§ Work to complete:
Which lines in the data below contain the word "linecap"? Return each of them.

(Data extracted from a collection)
---
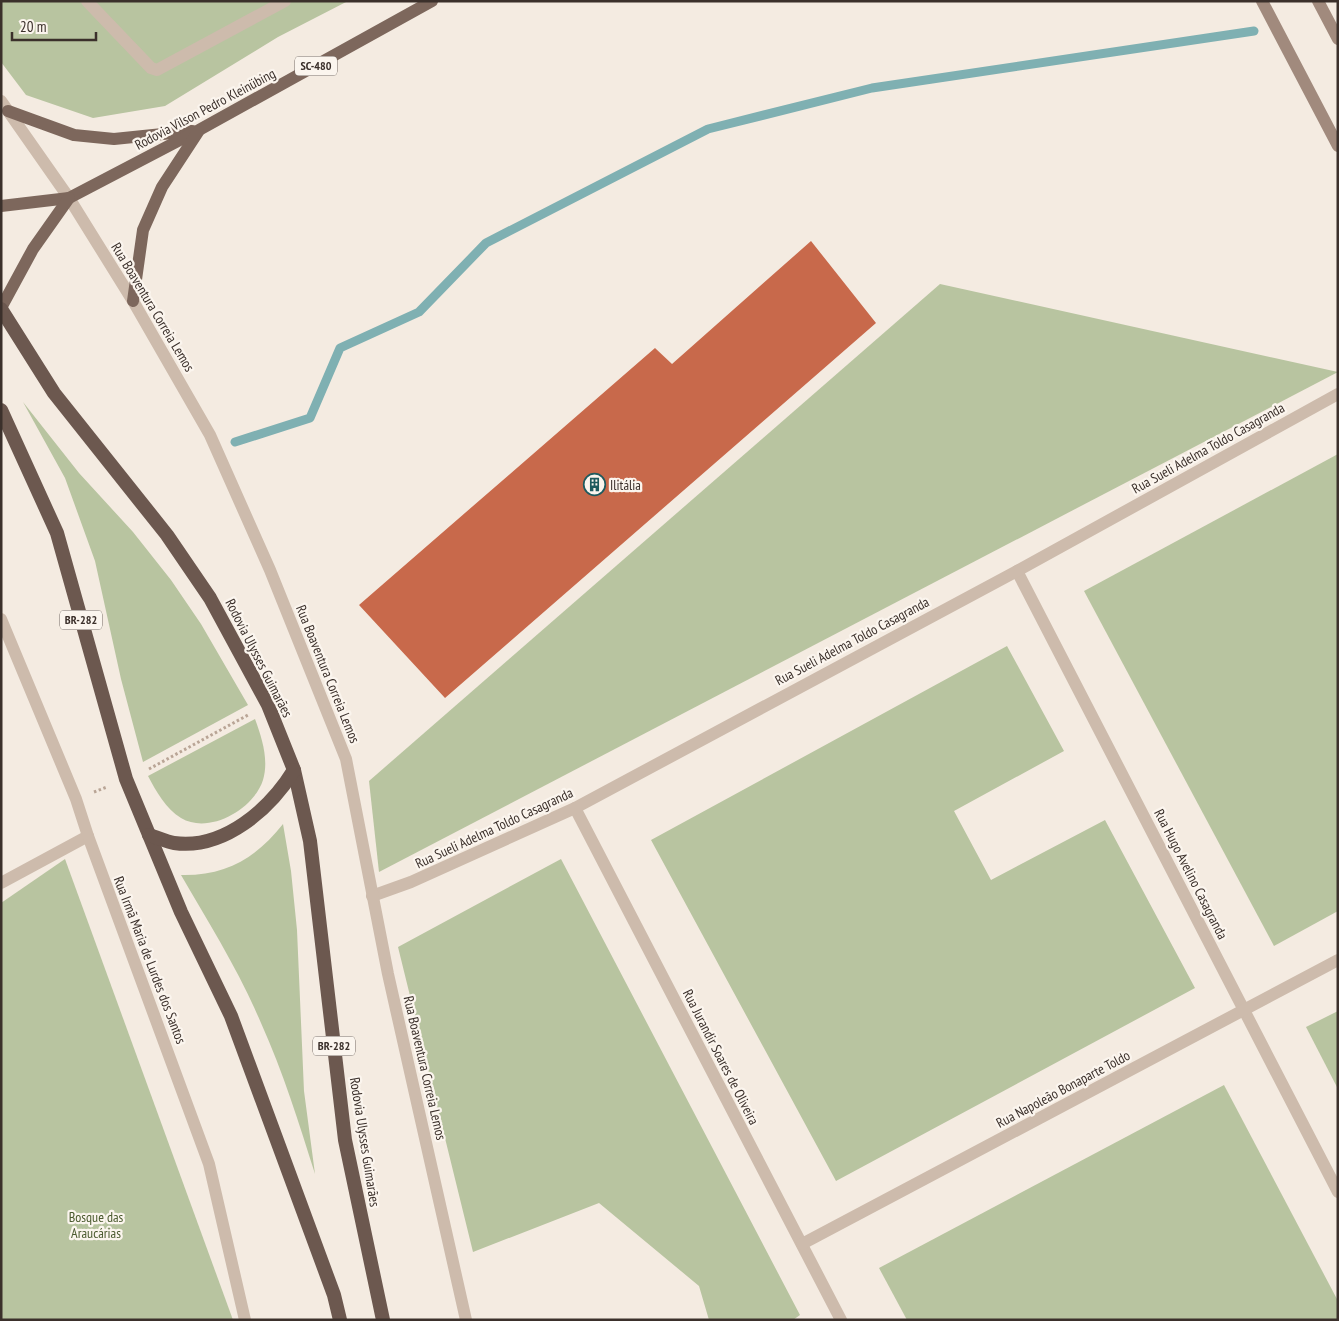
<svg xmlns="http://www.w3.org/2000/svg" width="1339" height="1321" font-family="'PT Sans Narrow',sans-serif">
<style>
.green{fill:#b8c4a0}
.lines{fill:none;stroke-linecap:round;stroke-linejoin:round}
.stream{stroke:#7fb0b2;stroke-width:9}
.building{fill:#c8694b}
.path{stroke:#b9a596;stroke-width:3;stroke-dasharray:2.5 2.5;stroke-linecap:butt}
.service{stroke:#cdbbac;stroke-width:12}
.minor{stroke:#cdbbac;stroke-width:12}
.tertiary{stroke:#cdbbac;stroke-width:12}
.secondary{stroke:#a18a7d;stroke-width:12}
.primary{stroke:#7d675c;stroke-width:12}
.trunk{stroke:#6c584f;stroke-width:14}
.labels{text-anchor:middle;stroke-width:4.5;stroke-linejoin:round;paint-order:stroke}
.shield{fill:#fbf5ee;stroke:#756b66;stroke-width:1}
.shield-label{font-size:12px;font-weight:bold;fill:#3b302b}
.street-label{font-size:14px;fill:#3b302b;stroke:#fbf5ee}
.poi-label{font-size:14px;fill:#3b302b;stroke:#fbf5ee;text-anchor:start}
.park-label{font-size:14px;fill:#4a5a2e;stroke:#fbf5ee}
</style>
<rect width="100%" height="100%" fill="#f4ebe1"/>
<g class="green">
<path d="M 1,1 L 348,1 L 278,37 L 165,106 L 93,118 L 26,95 L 1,62 Z"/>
<path d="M 940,284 L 1338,372 L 379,872 L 369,781 Z"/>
<path d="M 23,402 L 79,473 L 133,532 L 171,580 L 201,624 L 248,705 L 143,762 L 121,679 L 95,561 L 65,478 Z"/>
<path d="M 1338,454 L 1338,911 L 1274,946 L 1084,591 Z"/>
<path d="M 1007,646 L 1064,751 L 954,811 L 991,880 L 1105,820 L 1195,988 L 836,1181 L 651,840 Z"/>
<path d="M 255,719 C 262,738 269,760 263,780 C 254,809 209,835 181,818 C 166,809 156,791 148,776 Z"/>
<path d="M 283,824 L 291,871 L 297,930 L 304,1091 L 315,1174 C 299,1123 283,1072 261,1023 C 239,971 209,923 181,875 C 226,876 256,858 283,824 Z"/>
<path d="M 65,859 L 233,1320 L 1,1320 L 1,903 Z"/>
<path d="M 561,859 L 800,1315 L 793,1320 L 709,1320 L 699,1286 L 599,1203 L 473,1252 L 398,947 Z"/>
<path d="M 1338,1011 L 1338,1089 L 1306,1027 Z"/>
<path d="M 1224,1085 L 1338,1301 L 1338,1320 L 907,1320 L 879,1268 Z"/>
</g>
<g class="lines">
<path class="stream" d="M 235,442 L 310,418 L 340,348 L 419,312 L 486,243 L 708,129 L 872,88 L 1254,31"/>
</g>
<path class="building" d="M 811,241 L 876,323 L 445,698 L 359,605 L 655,348 L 672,364 Z"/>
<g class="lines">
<g class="path">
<path d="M 149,769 L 248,715"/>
<path d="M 94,792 L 107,787"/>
</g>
<g class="service">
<path d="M 87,1 L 151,68 L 157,70 L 285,1"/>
<path d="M 1,883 L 88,836"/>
</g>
<g class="minor">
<path d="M 1,101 L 69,198"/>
<path d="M 1017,571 L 1338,1192"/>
<path d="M 575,808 L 841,1320"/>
<path d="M 372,896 L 411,882 L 575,808 L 1017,571 L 1338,394"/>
<path d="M 802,1244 L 1338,960"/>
</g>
<g class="tertiary">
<path d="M 69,198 L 133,301 L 210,435 L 270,570 L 346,759 L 388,974 L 466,1320"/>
<path d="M 1,619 L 76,799 L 88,836 L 209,1164 L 245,1320"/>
</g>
<g class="secondary">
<path d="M 1262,1 L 1338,146"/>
<path d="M 1318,1 L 1338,39"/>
</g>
<g class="primary">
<path d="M 8,111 L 74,135 L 114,139 L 192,131"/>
<path d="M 1,206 L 69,198 L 199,130 L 432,1"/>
<path d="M 133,301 L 143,230 L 162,187 L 198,132"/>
<path d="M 1,308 L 33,249 L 69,198"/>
</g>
<g class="trunk">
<path d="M 1,309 L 54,393 L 167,535 L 210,598 L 268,705 L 294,770 L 310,841 L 345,1140 L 383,1320"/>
<path d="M 1,410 L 57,533 L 126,779 L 181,912 L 231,1016 L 334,1295 L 340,1320"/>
<path d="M 149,835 C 157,837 166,842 174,843 C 224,850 270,809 294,770"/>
</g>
</g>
<defs>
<symbol id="building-ring" viewBox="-11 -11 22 22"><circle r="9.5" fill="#fbf5ee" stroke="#1f5a5e" stroke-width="1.5"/><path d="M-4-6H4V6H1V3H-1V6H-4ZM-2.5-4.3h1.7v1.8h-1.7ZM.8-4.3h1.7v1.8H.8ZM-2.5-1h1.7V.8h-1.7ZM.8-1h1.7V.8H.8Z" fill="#1f5a5e"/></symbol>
</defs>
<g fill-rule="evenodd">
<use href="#building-ring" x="582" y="472" width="25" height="25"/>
</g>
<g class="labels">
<g class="shield">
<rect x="295" y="56.5" width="42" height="19" rx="4"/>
<rect x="60" y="610.5" width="42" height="19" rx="4"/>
<rect x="313" y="1036.5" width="42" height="19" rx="4"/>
</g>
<g class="shield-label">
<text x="316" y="70">SC-480</text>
<text x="81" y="624">BR-282</text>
<text x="334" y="1050">BR-282</text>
</g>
<g class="street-label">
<text transform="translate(205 109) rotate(-28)" y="5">Rodovia Vilson Pedro Kleinübing</text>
<text transform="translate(153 307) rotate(59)" y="5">Rua Boaventura Correia Lemos</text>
<text transform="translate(1208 448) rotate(-29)" y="5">Rua Sueli Adelma Toldo Casagranda</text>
<text transform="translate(852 641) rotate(-28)" y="5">Rua Sueli Adelma Toldo Casagranda</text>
<text transform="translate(259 658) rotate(63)" y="5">Rodovia Ulysses Guimarães</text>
<text transform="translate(328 674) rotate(68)" y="5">Rua Boaventura Correia Lemos</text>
<text transform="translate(494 828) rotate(-25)" y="5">Rua Sueli Adelma Toldo Casagranda</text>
<text transform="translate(1191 874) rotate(63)" y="5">Rua Hugo Avelino Casagranda</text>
<text transform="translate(150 960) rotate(69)" y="5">Rua Irmã Maria de Lurdes dos Santos</text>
<text transform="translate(721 1057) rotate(63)" y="5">Rua Jurandir Soares de Oliveira</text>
<text transform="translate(425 1068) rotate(77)" y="5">Rua Boaventura Correia Lemos</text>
<text transform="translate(1063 1089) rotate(-28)" y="5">Rua Napoleão Bonaparte Toldo</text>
<text transform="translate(365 1142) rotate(81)" y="5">Rodovia Ulysses Guimarães</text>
</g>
<g class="poi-label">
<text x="610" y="490">Ilitália</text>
</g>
<g class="park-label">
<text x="96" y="1222">Bosque das<tspan x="96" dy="16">Araucárias</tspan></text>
</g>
</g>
<rect width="1339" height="1321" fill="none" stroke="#3b302b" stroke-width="5"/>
<path d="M12 32v8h84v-8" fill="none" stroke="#3b302b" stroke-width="2.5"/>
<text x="20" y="32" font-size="15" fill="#3b302b" stroke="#fbf5ee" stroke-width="4" paint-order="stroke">20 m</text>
</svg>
---
§ Problem solution:
.lines{fill:none;stroke-linecap:round;stroke-linejoin:round}
.path{stroke:#b9a596;stroke-width:3;stroke-dasharray:2.5 2.5;stroke-linecap:butt}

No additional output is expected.